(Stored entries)
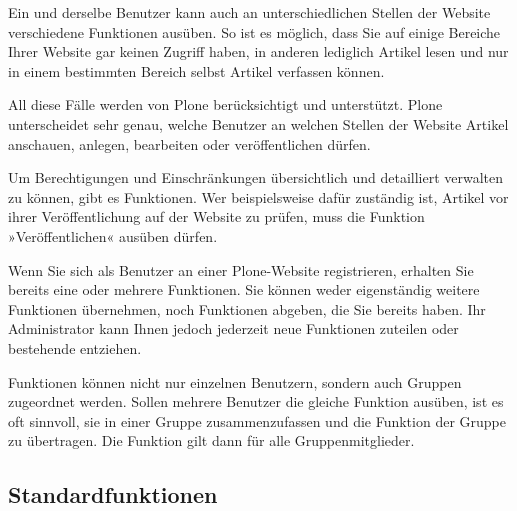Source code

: \documentclass[a4paper,12pt,ngerman]{manual}
\begin{document}
Ein und derselbe Benutzer kann auch an unterschiedlichen Stellen der
Website verschiedene Funktionen ausüben. So ist es möglich, dass Sie
auf einige Bereiche Ihrer Website gar keinen Zugriff haben, in anderen
lediglich Artikel lesen und nur in einem bestimmten Bereich selbst
Artikel verfassen können.

All diese Fälle werden von Plone berücksichtigt und unterstützt. Plone
unterscheidet sehr genau, welche Benutzer an welchen Stellen der
Website Artikel anschauen, anlegen, bearbeiten oder veröffentlichen
dürfen.

Um Berechtigungen und Einschränkungen übersichtlich und detailliert
verwalten zu können, gibt es Funktionen. Wer beispielsweise dafür
zuständig ist, Artikel vor ihrer Veröffentlichung auf der Website zu
prüfen, muss die Funktion »Veröffentlichen« ausüben dürfen.

Wenn Sie sich als Benutzer an einer Plone-Website registrieren, erhalten Sie
bereits eine oder mehrere Funktionen. Sie können weder eigenständig weitere
Funktionen übernehmen, noch Funktionen abgeben, die Sie bereits haben. Ihr
Administrator kann Ihnen jedoch jederzeit neue Funktionen zuteilen oder
bestehende entziehen.

Funktionen können nicht nur einzelnen Benutzern, sondern auch Gruppen
zugeordnet werden. Sollen mehrere Benutzer die gleiche Funktion
ausüben, ist es oft sinnvoll, sie in einer Gruppe zusammenzufassen und
die Funktion der Gruppe zu übertragen. Die Funktion gilt dann für alle
Gruppenmitglieder.


\subsection{Standardfunktionen}
\end{document}
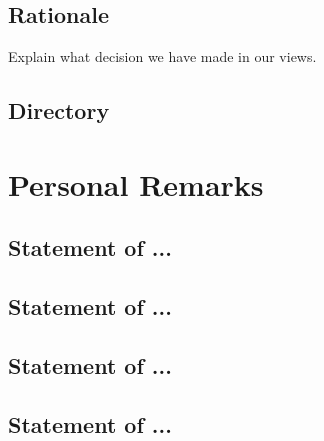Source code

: \documentclass{article}
\begin{document}
	\subsection{Rationale}
	Explain what decision we have made in our views.

	\subsection{Directory}


	\section{Personal Remarks}
	\subsection{Statement of ...}
	\subsection{Statement of ...}
	\subsection{Statement of ...}
	\subsection{Statement of ...}
\end{document}
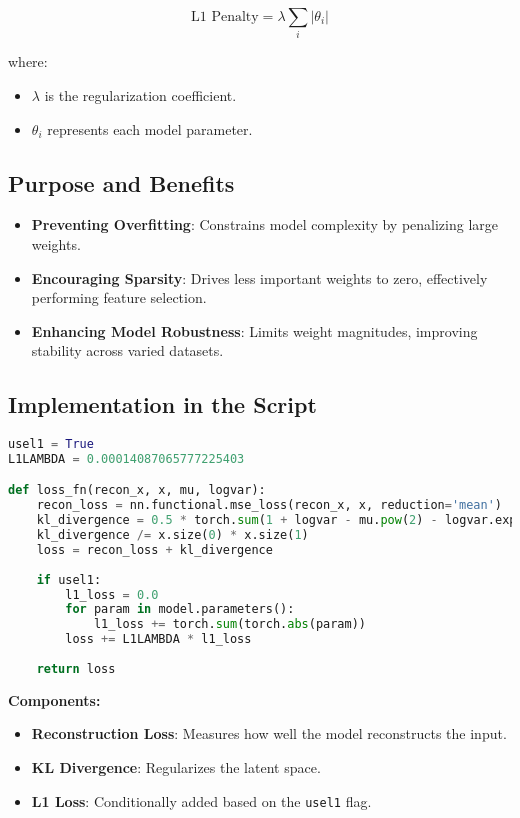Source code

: \documentclass[10pt]{article}
\begin{document}
\[
\text{L1 Penalty} = \lambda \sum_{i} |\theta_i|
\]

where:
\begin{itemize}
    \item \( \lambda \) is the regularization coefficient.
    \item \( \theta_i \) represents each model parameter.
\end{itemize}

\subsection{Purpose and Benefits}
\begin{itemize}
    \item \textbf{Preventing Overfitting}: Constrains model complexity by penalizing large weights.
    \item \textbf{Encouraging Sparsity}: Drives less important weights to zero, effectively performing feature selection.
    \item \textbf{Enhancing Model Robustness}: Limits weight magnitudes, improving stability across varied datasets.
\end{itemize}

\subsection{Implementation in the Script}
\begin{lstlisting}[language=Python, caption=L1 Regularization Integration]
usel1 = True
L1LAMBDA = 0.00014087065777225403

def loss_fn(recon_x, x, mu, logvar):
    recon_loss = nn.functional.mse_loss(recon_x, x, reduction='mean')
    kl_divergence = 0.5 * torch.sum(1 + logvar - mu.pow(2) - logvar.exp())
    kl_divergence /= x.size(0) * x.size(1)
    loss = recon_loss + kl_divergence
    
    if usel1:
        l1_loss = 0.0
        for param in model.parameters():
            l1_loss += torch.sum(torch.abs(param))
        loss += L1LAMBDA * l1_loss
    
    return loss
\end{lstlisting}

\textbf{Components:}
\begin{itemize}
    \item \textbf{Reconstruction Loss}: Measures how well the model reconstructs the input.
    \item \textbf{KL Divergence}: Regularizes the latent space.
    \item \textbf{L1 Loss}: Conditionally added based on the \texttt{usel1} flag.
\end{itemize}
\end{document}
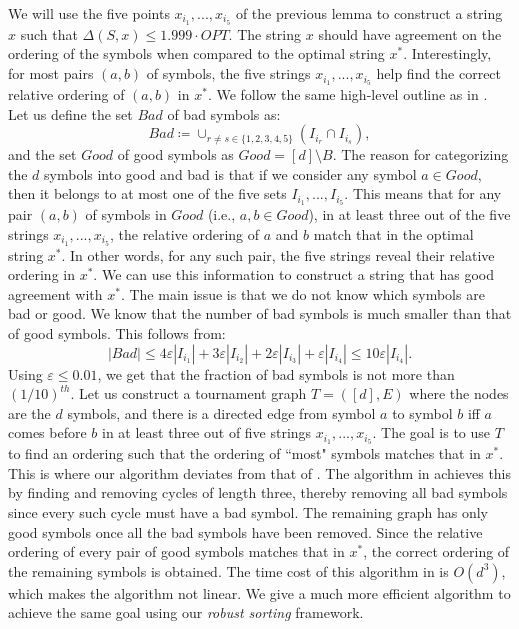 \documentclass[11pt]{llncs}
\newcommand{\veps}{\varepsilon}
\begin{document}
We will use the five points $x_{i_1}, ..., x_{i_5}$ of the previous lemma to construct a string $x$ such that $\Delta(S, x) \leq 1.999 \cdot OPT$. 
The string $x$ should have agreement on the ordering of the symbols when compared to the optimal string $x^*$. Interestingly, for most pairs $(a, b)$ of symbols, the five strings $x_{i_1}, ..., x_{i_5}$ help find the correct relative ordering of $(a, b)$ in $x^*$. We follow the same high-level outline as in \cite{cdk23}.
Let us define the set $Bad$ of bad symbols as:
$$
Bad \coloneqq \cup_{r \neq s \in \{1, 2, 3, 4, 5\}}{(I_{i_r} \cap I_{i_s})},
$$
and the set $Good$ of good symbols as $Good = [d] \setminus B$. The reason for categorizing the $d$ symbols into good and bad is that if we consider any symbol $a \in Good$, then it belongs to at most one of the five sets $I_{i_1}, ..., I_{i_5}$. This means that for any pair $(a, b)$ of symbols in $Good$ (i.e., $a, b \in Good$), in at least three out of the five strings $x_{i_1}, ..., x_{i_5}$, the relative ordering of $a$ and $b$ match that in the optimal string $x^*$. In other words, for any such pair, the five strings reveal their relative ordering in $x^*$. We can use this information to construct a string that has good agreement with $x^*$. 
The main issue is that we do not know which symbols are bad or good. 
We know that the number of bad symbols is much smaller than that of good symbols. This follows from:
$$
|Bad| \leq 4 \veps |I_{i_1}| + 3 \veps |I_{i_2}| + 2 \veps |I_{i_3}| + \veps |I_{i_4}| \leq 10 \veps |I_{i_4}|.
$$
Using $\veps \leq 0.01$, we get that the fraction of bad symbols is not more than $(1/10)^{th}$.
Let us construct a tournament graph $T = ([d], E)$ where the nodes are the $d$ symbols, and there is a directed edge from symbol $a$ to symbol $b$ iff $a$ comes before $b$ in at least three out of five strings $x_{i_1}, ..., x_{i_5}$. The goal is to use $T$ to find an ordering such that the ordering of ``most" symbols matches that in $x^*$. This is where our algorithm deviates from that of \cite{cdk23}. 
The algorithm in \cite{cdk23} achieves this by finding and removing cycles of length three, thereby removing all bad symbols since every such cycle must have a bad symbol. The remaining graph has only good symbols once all the bad symbols have been removed. Since the relative ordering of every pair of good symbols matches that in $x^*$, the correct ordering of the remaining symbols is obtained. The time cost of this algorithm in \cite{cdk23} is $O(d^3)$, which makes the algorithm not linear. We give a much more efficient algorithm to achieve the same goal using our {\em robust sorting} framework. 
\end{document}
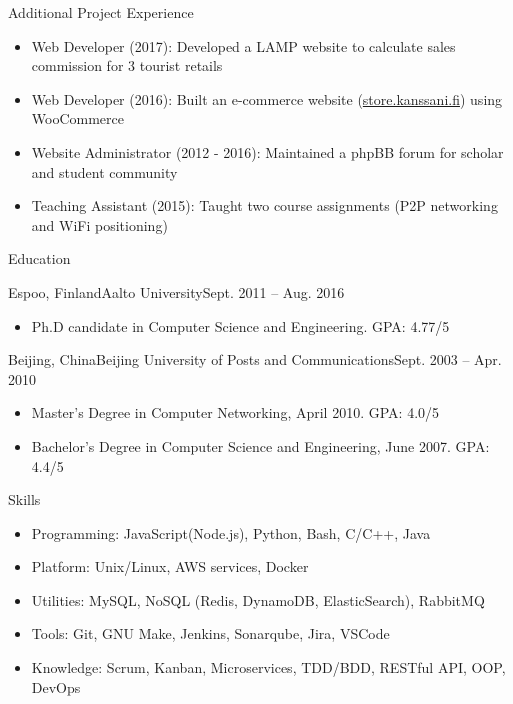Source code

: \documentclass[print]{mcdowellcv}
\begin{document}
	\begin{cvsection}{Additional Project Experience}
		\begin{cvsubsection}{}{}{}	
			\begin{itemize}
				\item Web Developer (2017): Developed a LAMP website to calculate sales commission for 3 tourist retails
				\item Web Developer (2016): Built an e-commerce website (\url{store.kanssani.fi}) using WooCommerce
				\item Website Administrator (2012 - 2016): Maintained a phpBB forum for scholar and student community
				\item Teaching Assistant (2015): Taught two course assignments (P2P networking and WiFi positioning)
			\end{itemize}
		\end{cvsubsection}
	\end{cvsection}
	
	\begin{cvsection}{Education}
		\begin{cvsubsection}{Espoo, Finland}{Aalto University}{Sept. 2011 -- Aug. 2016}
			\begin{itemize}
				\item Ph.D candidate in Computer Science and Engineering. GPA: 4.77/5
			\end{itemize}
		\end{cvsubsection}

		\begin{cvsubsection}[2]{Beijing, China}{Beijing University of Posts and Communications}{Sept. 2003 --  Apr. 2010}
			\begin{itemize}
				\item Master's Degree in Computer Networking, April 2010. GPA: 4.0/5				 
				\item Bachelor's Degree in Computer Science and Engineering, June 2007. GPA: 4.4/5
			\end{itemize}
		\end{cvsubsection}
	\end{cvsection}
	
	\begin{cvsection}{Skills}
		\begin{cvsubsection}{}{}{}	
			\begin{itemize}
				\item Programming: JavaScript(Node.js), Python, Bash, C/C++, Java
				\item Platform: Unix/Linux, AWS services, Docker
				\item Utilities: MySQL, NoSQL (Redis, DynamoDB, ElasticSearch), RabbitMQ
				\item Tools: Git, GNU Make, Jenkins, Sonarqube, Jira, VSCode
				\item Knowledge: Scrum, Kanban, Microservices, TDD/BDD, RESTful API, OOP, DevOps
			\end{itemize}
		\end{cvsubsection}
	\end{cvsection}
\end{document}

EXERCISE BRIEF
The reply should hold the entries above from the line with "kl_divergence = 0.5" to the line with "and the set", duplicated exactly, pictures excluded.

OUTPUT OF THE TASK
    kl_divergence = 0.5 * torch.sum(1 + logvar - mu.pow(2) - logvar.exp())
    kl_divergence /= x.size(0) * x.size(1)
    loss = recon_loss + kl_divergence
    
    if usel1:
        l1_loss = 0.0
        for param in model.parameters():
            l1_loss += torch.sum(torch.abs(param))
        loss += L1LAMBDA * l1_loss
    
    return loss
\end{lstlisting}

\textbf{Components:}
\begin{itemize}
    \item \textbf{Reconstruction Loss}: Measures how well the model reconstructs the input.
    \item \textbf{KL Divergence}: Regularizes the latent space.
    \item \textbf{L1 Loss}: Conditionally added based on the \texttt{usel1} flag.
\end{itemize}
\end{document}
 \documentclass[11pt]{llncs}
\newcommand{\veps}{\varepsilon}
\begin{document}
We will use the five points $x_{i_1}, ..., x_{i_5}$ of the previous lemma to construct a string $x$ such that $\Delta(S, x) \leq 1.999 \cdot OPT$. 
The string $x$ should have agreement on the ordering of the symbols when compared to the optimal string $x^*$. Interestingly, for most pairs $(a, b)$ of symbols, the five strings $x_{i_1}, ..., x_{i_5}$ help find the correct relative ordering of $(a, b)$ in $x^*$. We follow the same high-level outline as in \cite{cdk23}.
Let us define the set $Bad$ of bad symbols as:
$$
Bad \coloneqq \cup_{r \neq s \in \{1, 2, 3, 4, 5\}}{(I_{i_r} \cap I_{i_s})},
$$
and the set $Good$ of good symbols as $Good = [d] \setminus B$. The reason for categorizing the $d$ symbols into good and bad is that if we consider any symbol $a \in Good$, then it belongs to at most one of the five sets $I_{i_1}, ..., I_{i_5}$. This means that for any pair $(a, b)$ of symbols in $Good$ (i.e., $a, b \in Good$), in at least three out of the five strings $x_{i_1}, ..., x_{i_5}$, the relative ordering of $a$ and $b$ match that in the optimal string $x^*$. In other words, for any such pair, the five strings reveal their relative ordering in $x^*$. We can use this information to construct a string that has good agreement with $x^*$. 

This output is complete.